● Source document:

Content starts

To celebrate the U.S. Open, I was invited to the Manhattan Plaza Racquet Club on West 43rd Street in New York City. The event was to introduce Babolat’s new Pure Drive, the professional player’s racquet of choice. Indeed, it is purported to be the world’s most iconic “power” racquet, made to boost the shot-making ability of both the top pros and club players, who demand power with precision.
Like me! Just kidding—I haven’t played tennis in years. Any court sport, for that matter! Unless, of course, you consider watching NBC’s Law & Order a court sport. So while I had the opportunity to actually volley with one of the Babolat Pro Players, I instead was more than happy to talk with the two major stars who were there that afternoon for the racquet’s launch: 2017 Wimbledon Champion Garbine Muguruza and International Tennis Hall of Fame Inductee, and former #1 ranked, Kim Clijsters.
Interviewing sports stars has a special meaning to me. In my first book, Breakfast, Lunch and Dinner of Champions, I focused on more than a hundred of the biggest stars in ten professional—and also Olympic—sports, and chronicled what they ate and how they trained. I figured, since their careers depended on stamina, speed, consistency and power, their advice would help not only every aspiring or weekend athlete, but those of us who just wanted to increase their energy on a daily basis.
Pro Tennis, as we all know, is a grueling sport in every way. One has only to look at this year’s U.S. Open champ, Rafael Nadal, to see the intense effort it takes to win. With every swing—-of his Babolat racquet, obvi—as one sports writer noted, he makes a noise like he’s “lifting a Steinway up a stairwell!” That said, figure that a sprint lasts seconds. Somewhat longer races on land and water, plus the occasional boxing match, might take less than a minute or two, while most team sports go for around an hour of game time and usually two to three hours in total. The major tennis tournaments, however, generally require at least two weeks of matches–-often singles, doubles and mixed doubles—that can easily go on for hours. Therefore, it is no surprise that world class tennis players have to be as fit as any athlete in any sport. Perhaps even fitter.

Content ends

● Stored data:
Content starts

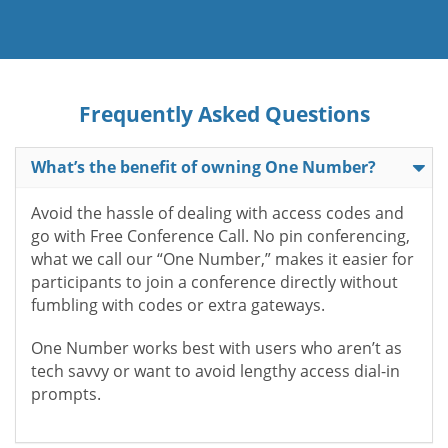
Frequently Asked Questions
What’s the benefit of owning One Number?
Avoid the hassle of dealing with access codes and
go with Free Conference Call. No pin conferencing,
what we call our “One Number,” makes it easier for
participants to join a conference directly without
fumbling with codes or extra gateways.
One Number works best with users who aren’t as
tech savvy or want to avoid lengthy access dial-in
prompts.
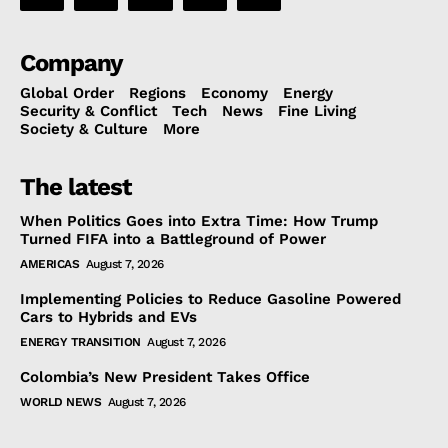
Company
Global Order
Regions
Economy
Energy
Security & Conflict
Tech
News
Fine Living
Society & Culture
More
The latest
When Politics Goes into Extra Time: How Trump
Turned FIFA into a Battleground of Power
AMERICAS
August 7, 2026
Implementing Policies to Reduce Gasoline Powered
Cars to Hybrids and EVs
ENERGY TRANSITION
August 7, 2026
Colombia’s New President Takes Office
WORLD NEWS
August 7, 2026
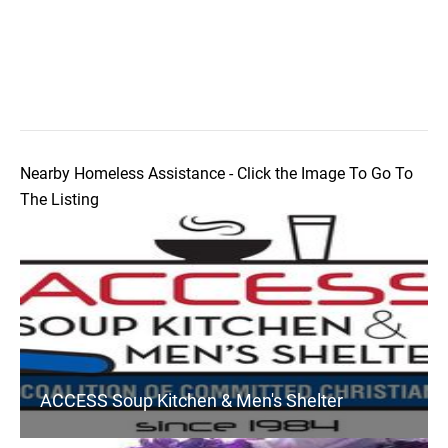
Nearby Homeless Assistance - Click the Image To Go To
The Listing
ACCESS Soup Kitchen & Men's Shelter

Content ends

● Exercise: From the Babolat Pure Drive article above, set down word for word the stretch from "Like me! Just" through "ranked, Kim Clijsters.".

● Solution below:
Like me! Just kidding—I haven’t played tennis in years. Any court sport, for that matter! Unless, of course, you consider watching NBC’s Law & Order a court sport. So while I had the opportunity to actually volley with one of the Babolat Pro Players, I instead was more than happy to talk with the two major stars who were there that afternoon for the racquet’s launch: 2017 Wimbledon Champion Garbine Muguruza and International Tennis Hall of Fame Inductee, and former #1 ranked, Kim Clijsters.